Rick Banas of Interwood Forest Products Inc., Shelbyville, KY, a subsidiary of Fritz Kohl Veneer Mill, Germany, compares the look to that of a turtle shell. "You also have material with smaller eyes and swirly grain, but the most popular sapele pommele with our customers is the large turtle shell look or bigger eyes with veining."

However you describe it, sapele pommele is and has long been a popular look for fine furniture and architectural work. Stem thinks sapele pommele "takes off where bird’s-eye maple quits" in the sense that sapele pommele is available in wider widths and longer lengths. "Maple trees usually have the bird’s-eye figure in a log for 3 to 4 feet and then it plays out," Stem says. "With sapele pommele, you typically see good material that is uniform up to 12 feet. I have seen material that is 30 inches wide after it has been cut."

Stem says some material has the "wonderful champagne bubble look for 3 to 5 feet and then displays a big bubble, sort of like a hiccup. This affects the ability to book match the material." While some consider this a defect in grain, he adds, others appreciate and enjoy the wild character.
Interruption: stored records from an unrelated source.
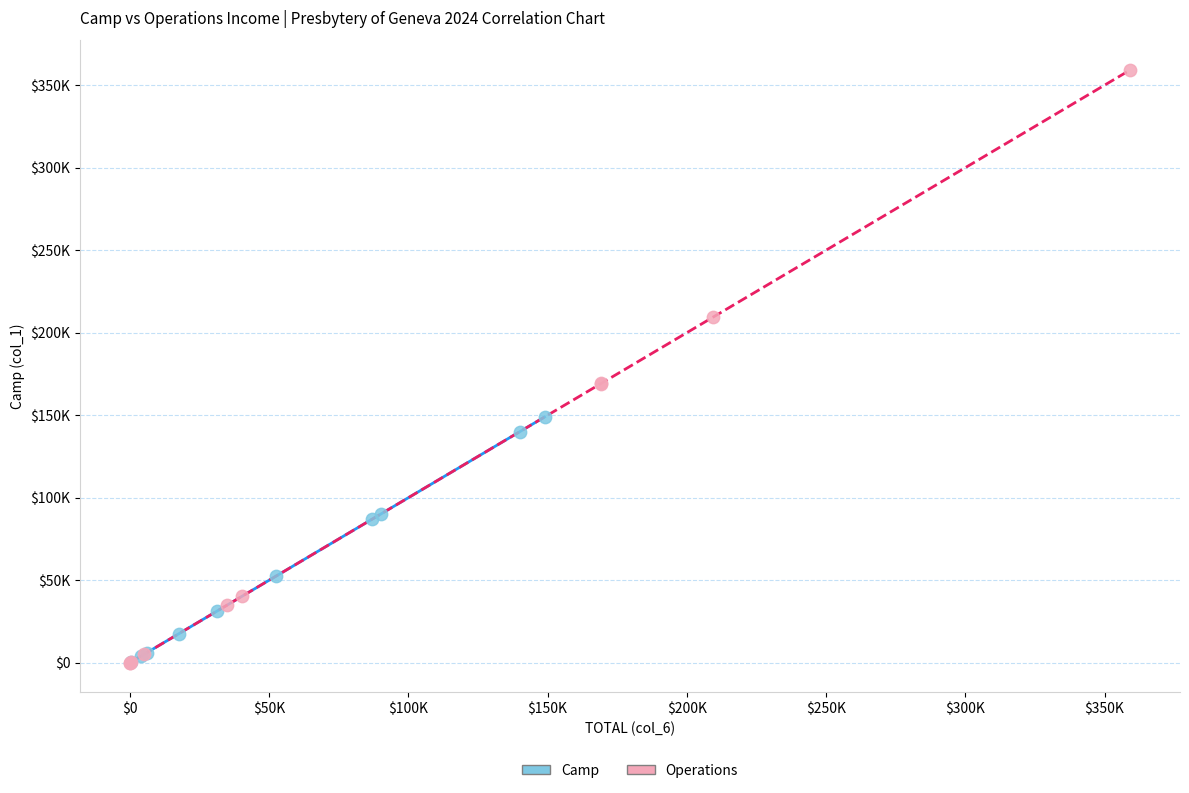

Which series reaches the maximum Y coordinate?

Operations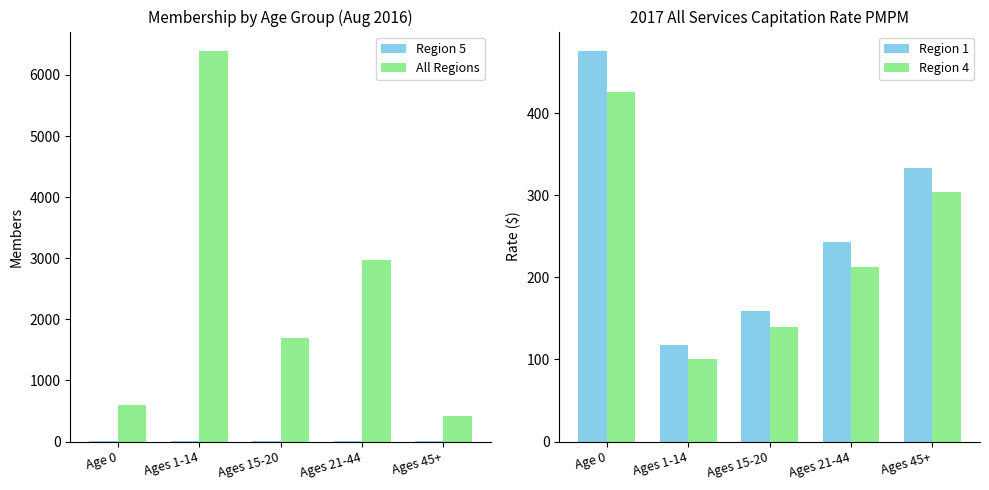

What is the lowest value of the Region 1 series?

117.8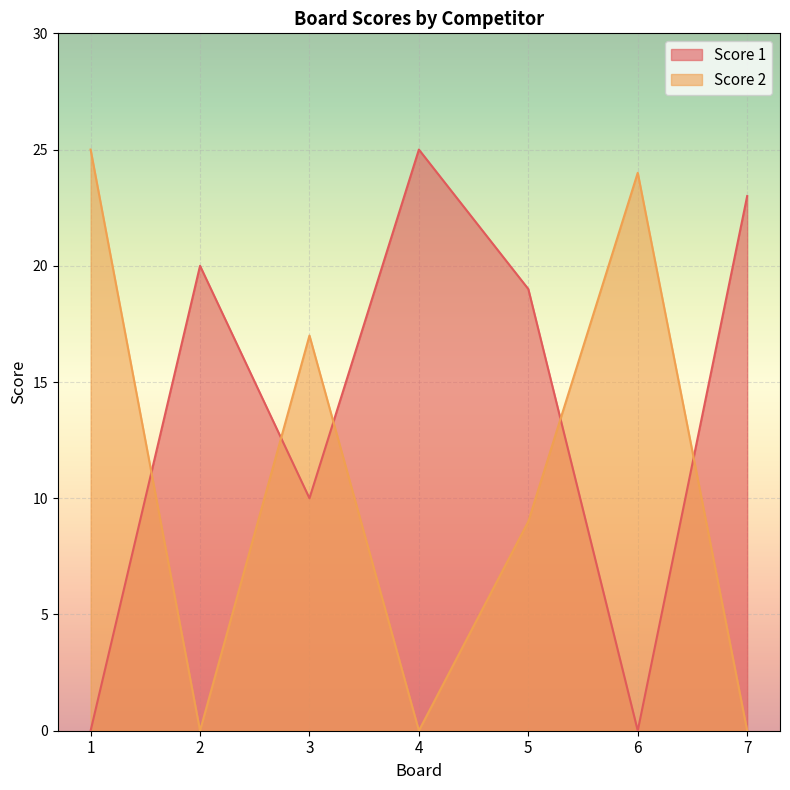

What is the value of the Score 2 point at the 6th from the left?

24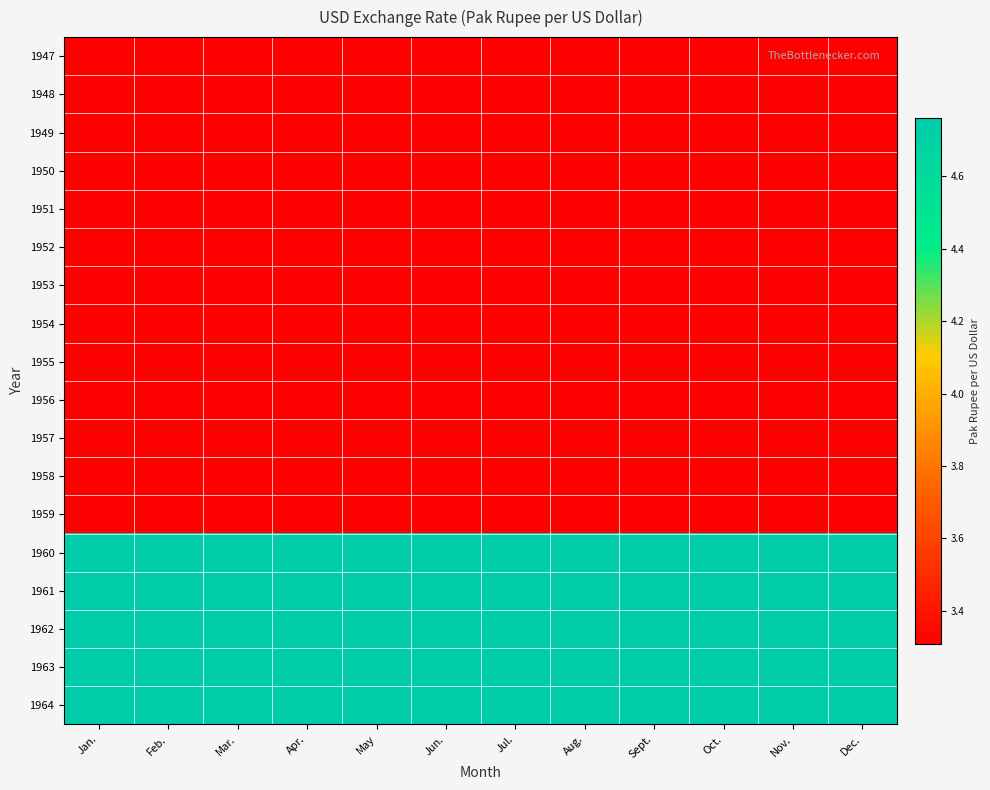

Which has a higher value, Jan. or Apr.?

Jan.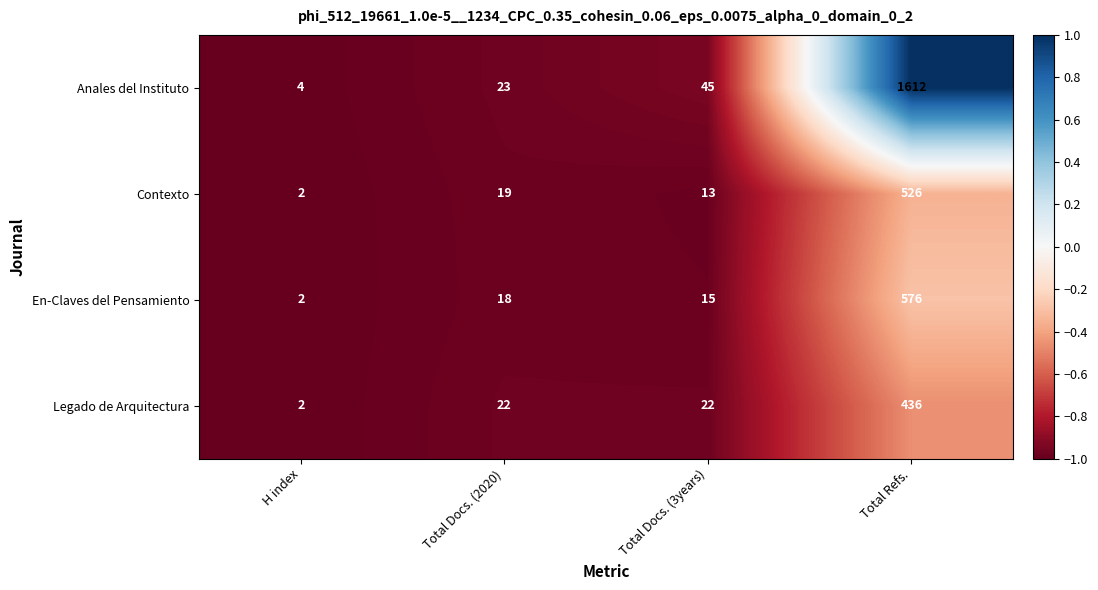

What is the total value across all series at Total Docs. (3years)?

95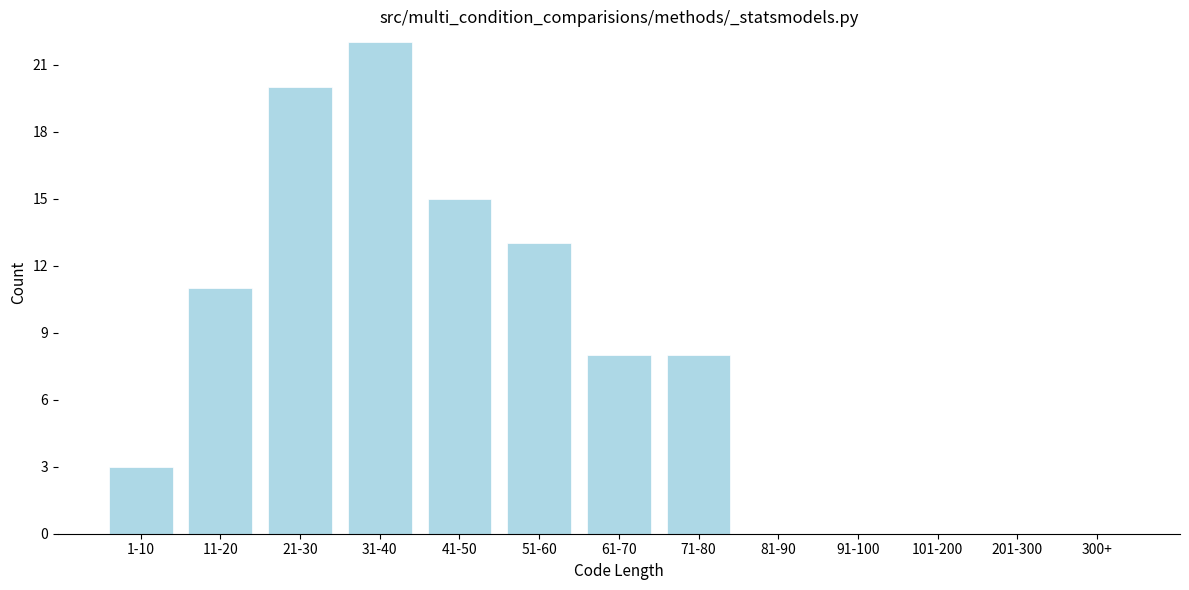

Reading left to right, list all the values displayed in this chart.

1-10=3	11-20=11	21-30=20	31-40=22	41-50=15	51-60=13	61-70=8	71-80=8	81-90=0	91-100=0	101-200=0	201-300=0	300+=0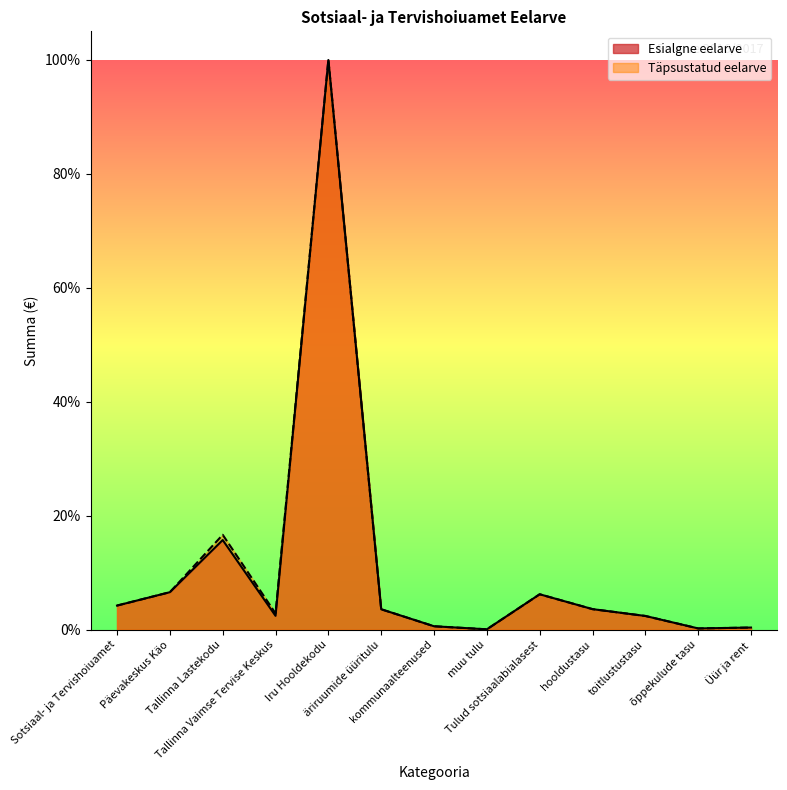

How many lines are shown in the chart?

2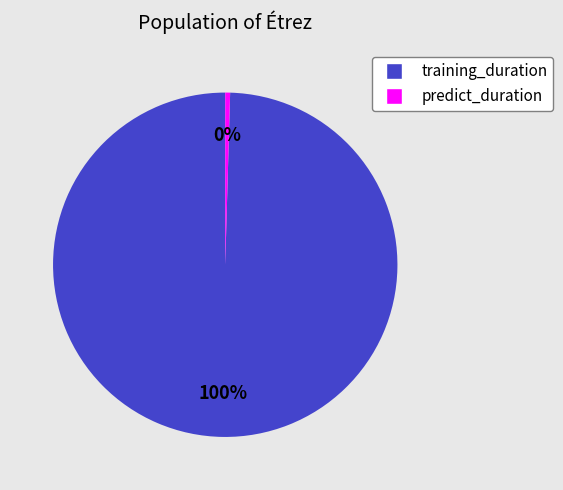

What is the ratio of the value at training_duration to the value at predict_duration?

219.4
Banas says that heavier figured material is usually found near the outside of the tree, and notes that the figure may not penetrate through the log. "With some logs, you get yields of 200,000 square feet of pommele figure while others may only produce 2,000 square feet of pommele."

Banas says sapele pommele is one of the more expensive exotic woods but it remains in demand with users. "We get a call for it every month," says Banas.

Stem warns that improper finishing can ruin the pommele pattern. "Sometimes people will lose some of the grain pattern when they finish the material. If they darken the material too much, the distinctive pommele look disappears." Stem explained that sapele bleaches well and users can avoid "losing" the pattern during finishing by bleaching the material and then adding color.